PAt the risk of sounding boring and repetitive, can I just
say that PR is NOT free advertising! I
have lost count of the number of people that have sat in our meeting room and
said that they are thinking to embark on a PR campaign because it wont cost
them anything, whereas advertising will.
PR is a whole skill in itself, and when carried out well it can be
enormously effective. However, as you
will see as we go along, I am a big fan of the ‘drip, drip, drip’ approach to
marketing/PR, and I think it is important that all of your different marketing
tools work in tandem; so, in an ideal world, the PR supports the advertising,
the advertising supports the website, the website supports the social media,
and so on (and by drip, drip, drip, I mean that one day you read something
about a company in the paper, a couple of days later you see an advert about
the same company, a few days later you meet someone from that company, etc,
etc, etc, until you appoint them!).
Sticking to PR for the moment, let’s look at what is
involved and how best to do it: first, ask yourself what the purpose of the PR
campaign is. Now that might sound a bit
strange, but it is a question that I always ask a new client before we get
started, ever since I asked the boss of a big, international company here what
he would regard as a success at the end of the campaign (assuming he would say
‘a huge number of sales’) and he responded ‘I want to see my photo in a
magazine at least once a month’! Knowing
what you want to achieve from the campaign, will help you to define what you
are actually going to do; if you want to see an increase in sales, your PR
activity should focus on the business and trade media that relates to your
products/services; if you want to see pictures of yourself every month, then
you might want to talk to the media that will be interested in your hobbies and
achievements. You also need to be realistic
– yes, we know that you would all like to be on the front page of Hospodarske
noviny each week (imagine my surprise when one of our clients tells us that!) –
but unless you are doing something that is headline news, you are probably
going to be disappointed.

- **Recorded data**:
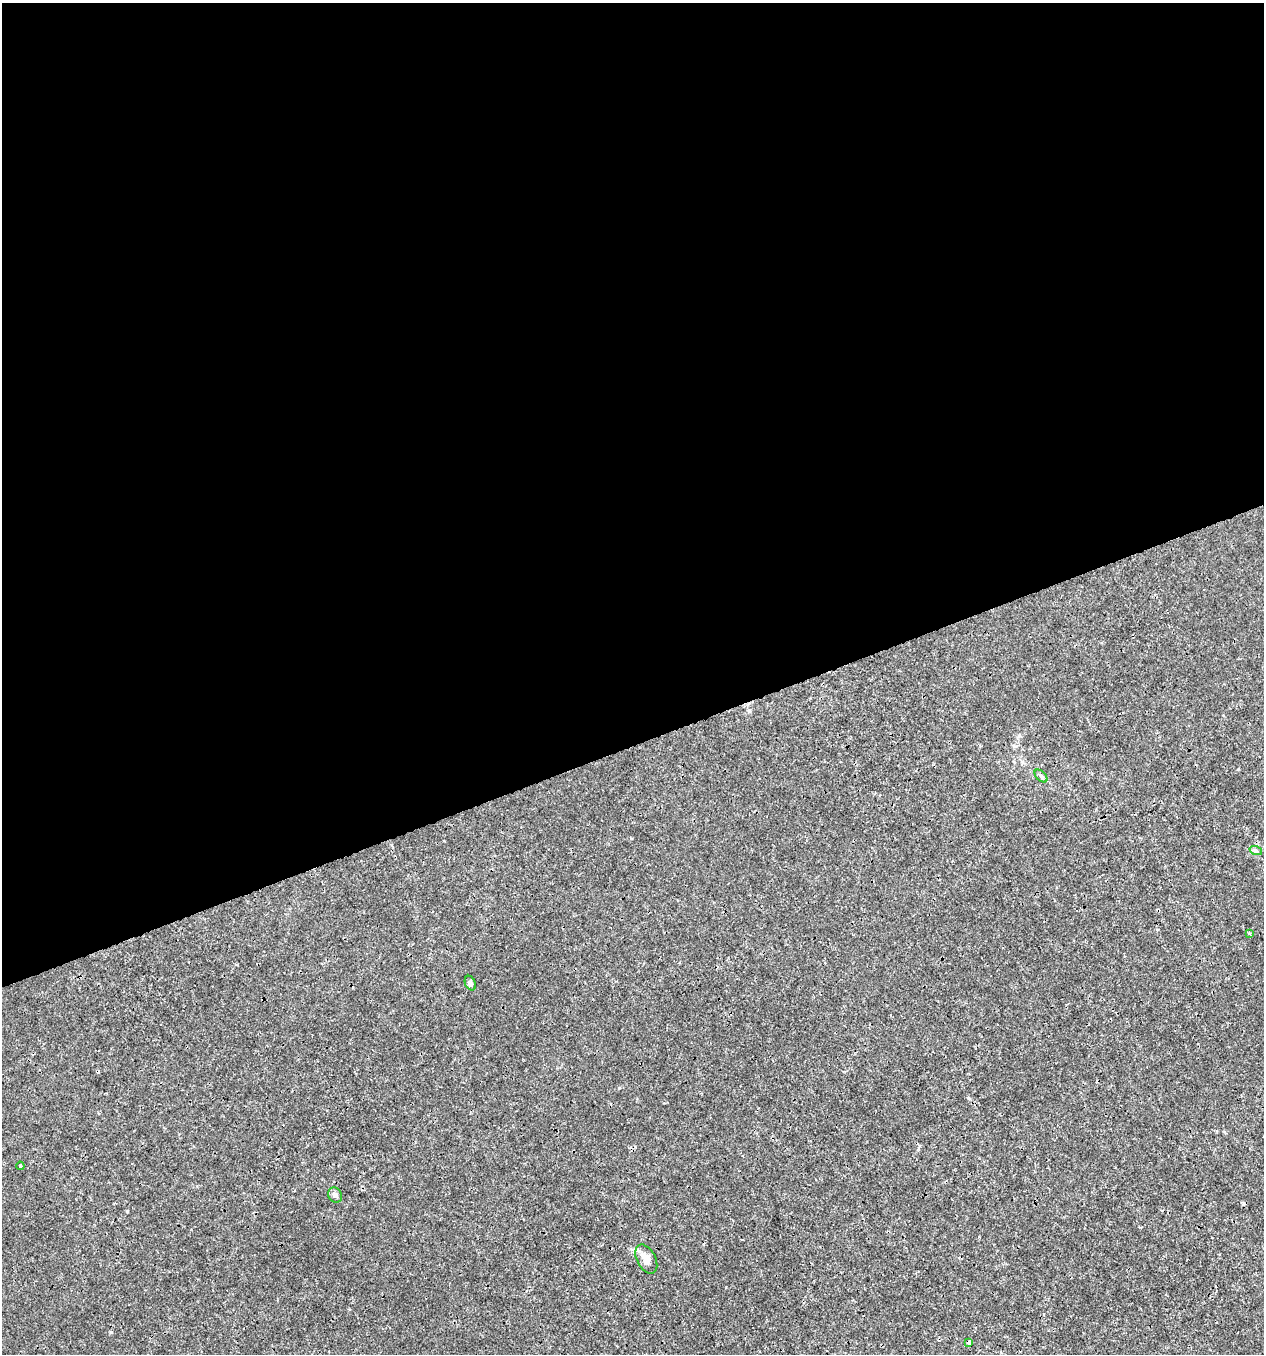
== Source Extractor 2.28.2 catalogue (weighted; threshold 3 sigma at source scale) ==
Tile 2 of 4 x 4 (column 2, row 1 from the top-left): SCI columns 1383-2644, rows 4055-5406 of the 5236 x 5408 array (HDU 1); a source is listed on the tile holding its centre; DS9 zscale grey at full resolution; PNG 1266 x 1356 px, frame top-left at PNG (2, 3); each listed source drawn as its Kron ellipse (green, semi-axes under 4 px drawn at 4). Shown black and unused: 55% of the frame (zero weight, under 3 of 4 exposures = <1% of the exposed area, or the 3 px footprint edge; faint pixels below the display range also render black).
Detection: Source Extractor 2.28.2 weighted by HDU 2 'WHT'; one run over the whole footprint, this tile lists its part. Background 6.55e-04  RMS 8.6e-04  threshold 0.00388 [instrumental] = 3 sigma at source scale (4.5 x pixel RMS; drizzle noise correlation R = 1.50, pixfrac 1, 0.0396/0.0396 arcsec/px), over >= 5 px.
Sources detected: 9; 1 cosmic-ray / hot-pixel residue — neither listed nor drawn; the other 8 listed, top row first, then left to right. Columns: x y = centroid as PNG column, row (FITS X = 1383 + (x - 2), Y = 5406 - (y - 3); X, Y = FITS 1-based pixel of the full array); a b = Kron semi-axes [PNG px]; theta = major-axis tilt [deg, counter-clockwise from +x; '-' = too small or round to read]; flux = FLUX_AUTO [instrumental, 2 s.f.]
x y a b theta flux
1041 776 8 4 -45 0.19
1256 851 6 4 -19 0.14
1249 933 3 3 - 0.1
470 983 7 5 -66 0.2
20 1166 4 4 - 0.091
335 1195 8 6 -54 0.26
646 1259 16 9 -62 0.82
969 1342 4 3 - 0.36
Overlapping masked pixels (flux is a lower limit): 1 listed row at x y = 969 1342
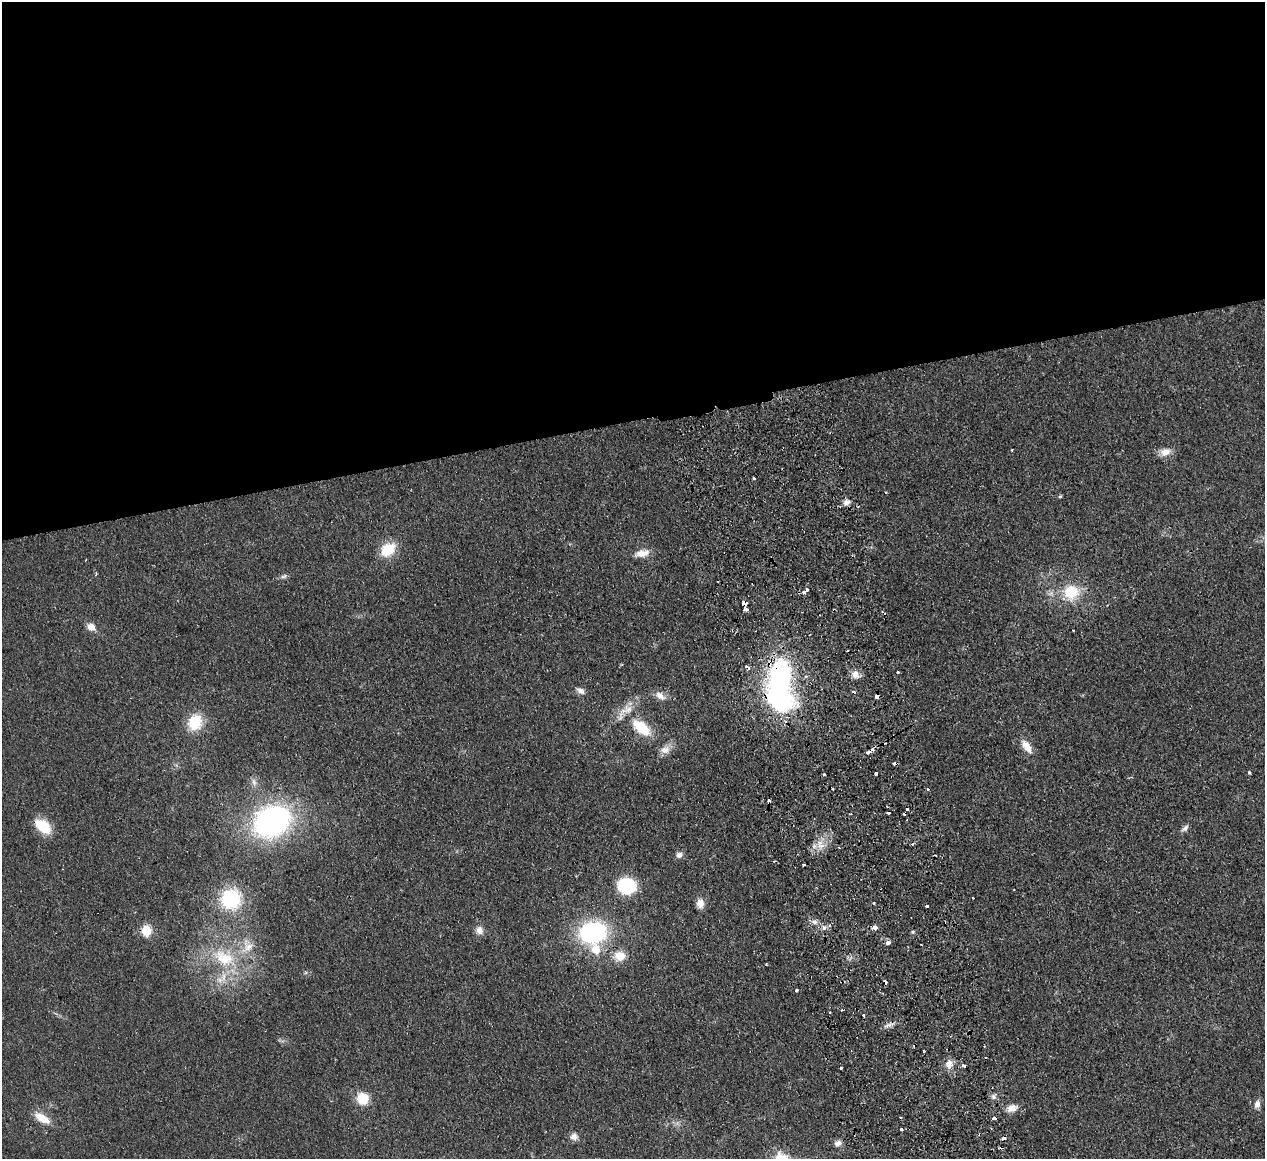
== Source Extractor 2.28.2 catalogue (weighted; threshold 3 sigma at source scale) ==
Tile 2 of 4 x 4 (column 2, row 1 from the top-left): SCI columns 1320-2582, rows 3749-4905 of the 5166 x 5065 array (HDU 1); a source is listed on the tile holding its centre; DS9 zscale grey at full resolution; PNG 1267 x 1161 px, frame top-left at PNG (2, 2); no overlay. Shown black and unused: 36% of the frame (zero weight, under 2 of 3 exposures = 3% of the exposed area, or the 3 px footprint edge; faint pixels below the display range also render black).
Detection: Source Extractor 2.28.2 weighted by HDU 2 'WHT'; one run over the whole footprint, this tile lists its part. Background 0.0582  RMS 0.0088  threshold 0.0396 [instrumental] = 3 sigma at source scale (4.5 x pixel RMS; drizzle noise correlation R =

- **JOB 1**:
Repeat the passage on public relations word for word, starting with "PAt the risk" and going on through "whereas advertising will.".
- **JOB 2**:
Answer these questions from the passage on public relations:
(a) What does the writer insist PR is not?
(b) What did the boss of a big, international company say he wanted to see at least once a month?
(c) On the front page of which newspaper would clients like to appear each week?

- **WORKED ANSWER 1**:
PAt the risk of sounding boring and repetitive, can I just
say that PR is NOT free advertising! I
have lost count of the number of people that have sat in our meeting room and
said that they are thinking to embark on a PR campaign because it wont cost
them anything, whereas advertising will.

- **WORKED ANSWER 2**:
(a) Free advertising.
(b) His photo in a magazine.
(c) Hospodarske noviny.